On Saturday, September 16th, the Buckeye's arrived at the Paterson depot, met by a crowd of 2-300 people generating "almost as much excitement as a visit from the president of the United States."  Naturally, Nolan was the "observed of all observers" as the Columbus club settled into their rooms at the Franklin House.  After what must have seemed like an endless Sabbath, the Daily Guardian said that "Broadway, Market Street and every other thoroughfare" on the way to the field resembled "a sort of jubilee or picnic day" before Monday's game.  A thousand lucky fans crammed themselves into the grounds while an equal number took full advantage of "trees, knotholes, railroad cars and etc."  Although Columbus got off to an early 2-0 lead, the Olympics tied it in the sixth and took a 4-2 lead after seven only to see the Buckeyes tie it at 4-4 in the eighth.  When both teams failed to score in the ninth, the game ended in a 4-4 tie since Columbus had to leave for a game in Binghamton before returning to Paterson for the final two games of series.  McCormick allowed seven hits, but the Guardian said the majority were not clean hits. While the paper praised Nolan's performance, it also claimed McCormick was every much his equal so that "Paterson has furnished two of the best amateur pitchers in the country."  "Amateur" was clearly a relative term.

Paterson about 1870

After a hurried round trip to Binghamton the Buckeyes returned to Paterson on the morning of the 20th for the second game of the series that very afternoon, a contest, the Guardian praised as "the finest game ever played in this vicinity."  McCormick was even more impressive this time, shutting out Columbus for eight innings only to be undone by Olympic errors that allowed the visitors to tie the game at 4-4 at which point it was called for darkness.  Showing his competitiveness, the paper reported McCormick "weeps and refuses to be comforted," but his performance after Columbus tied the game demonstrated beyond any doubt that he was destined for bigger things.  The Buckeyes had the winning run on third with no one out, doubtless thinking they were going to pull of a dramatic come from behind win.  McCormick would have none of it, striking out the next two hitters before retiring the final batter on a harmless fly ball.  Even though both games had ended in a tie, anyone not impressed with McCormick wasn't paying attention.  Although McCormick justifiably got most of the attention, Kelly and Nolan were waging their own personal duel.  After Nolan held his former teammate hit less in the first game, "the irrepressible Kelly" broke through in the second game supposedly allowing him to stand "several feet higher than usual."
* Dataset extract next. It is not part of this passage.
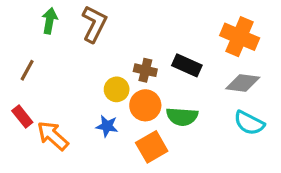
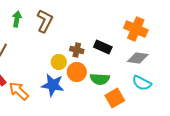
blue star: (107, 126) -> (53, 85), size x1.6
orange square: (152, 147) -> (115, 98), moved

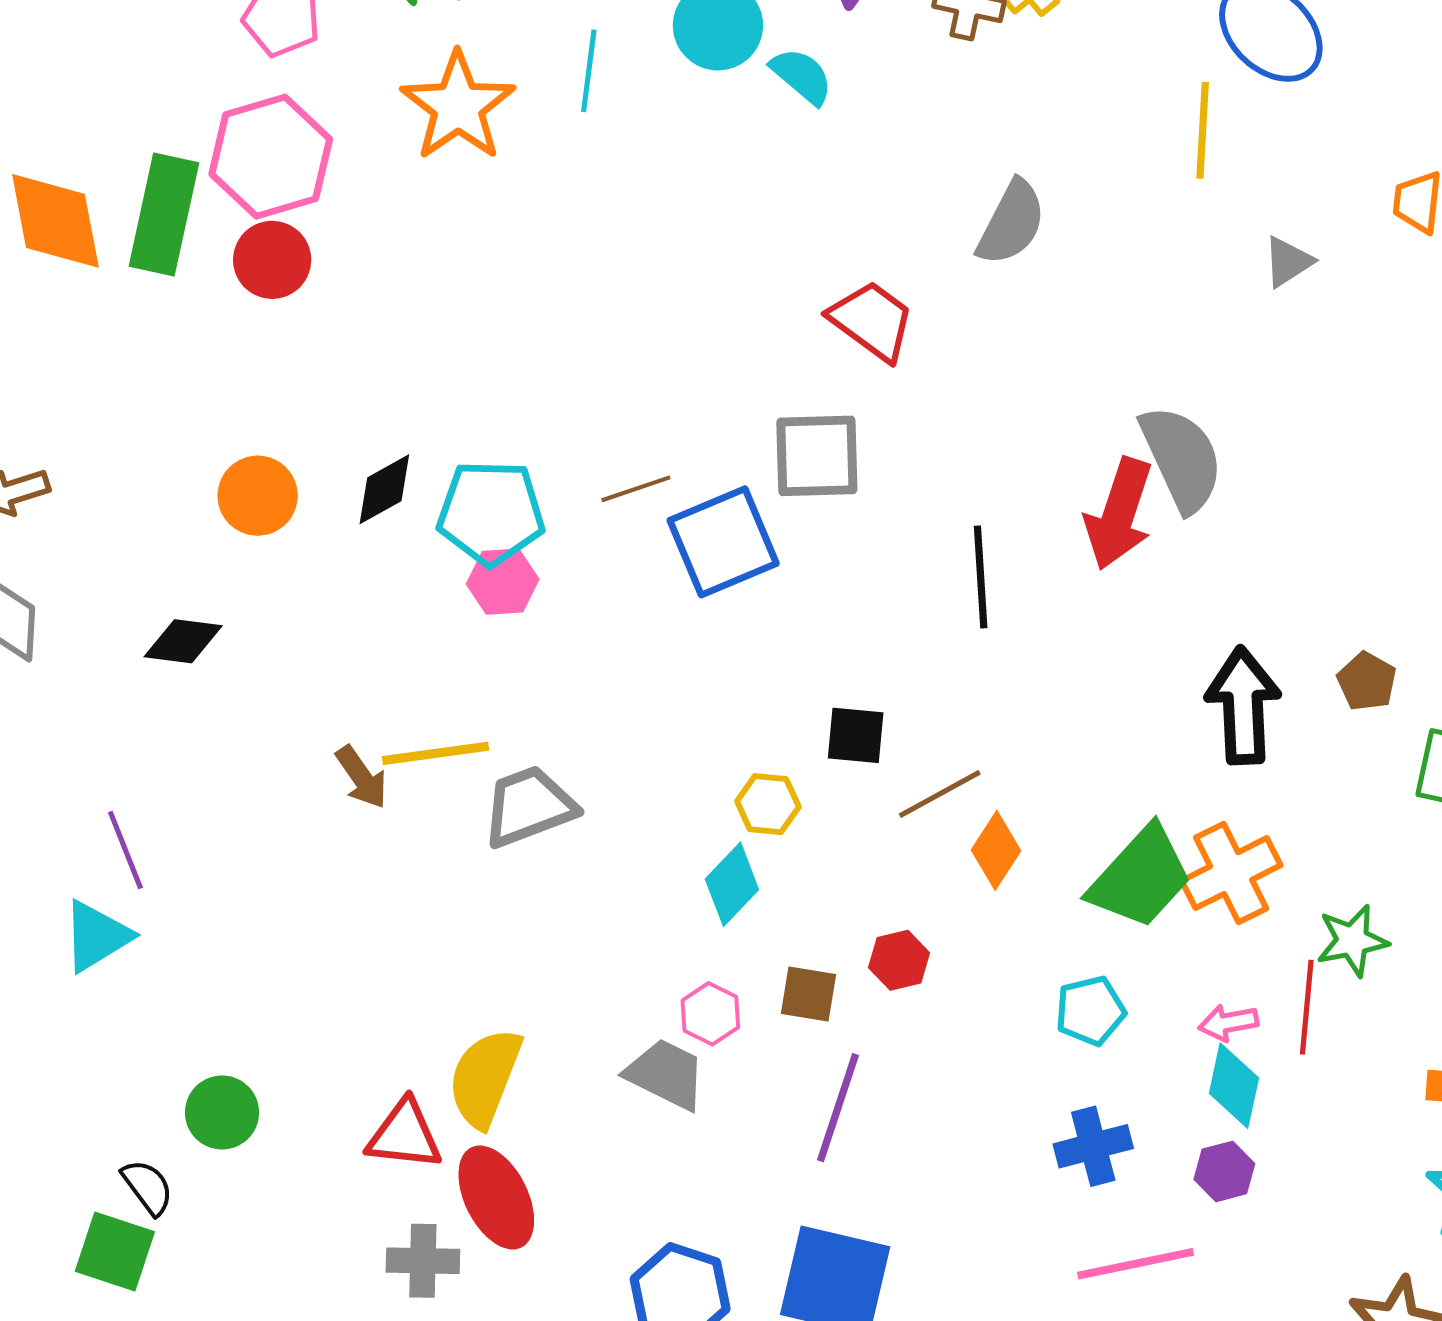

New York Clipper - September 30, 1876

With one game left in the series, the Olympics had everything, but a victory and McCormick made sure the club didn't waste their last opportunity.  After allowing a run in the first inning, the Paterson pitcher shut out the Buckeyes the rest of the way for a 3-1 Olympic win the Daily Guardian justly believed was "a victory to be proud of and one that will be long remembered."  Kelly also "built his resume" with one of the fair/foul hits which he was reportedly "famous." That night a large crowd saw the Columbus team off at the depot on the 8:00 express to Binghamton, giving the visitors three cheers.  The Buckeye's more than returned the compliment, saying that the Olympics were the best "semi-professional nine" they had played over the course of their 60 game schedule.  While McCormick remained in Paterson to finish out the season, the following spring, he joined Nolan to give Columbus an all Paterson pitching staff, the first step on the way to a long and successful major league career. Although his stay with the Olympics was briefer than his teammates, the club had given him the best possible stage to display his skills and the big right hander seized the opportunity.  It was, as Shakespeare put it, a tide "taken at the flood."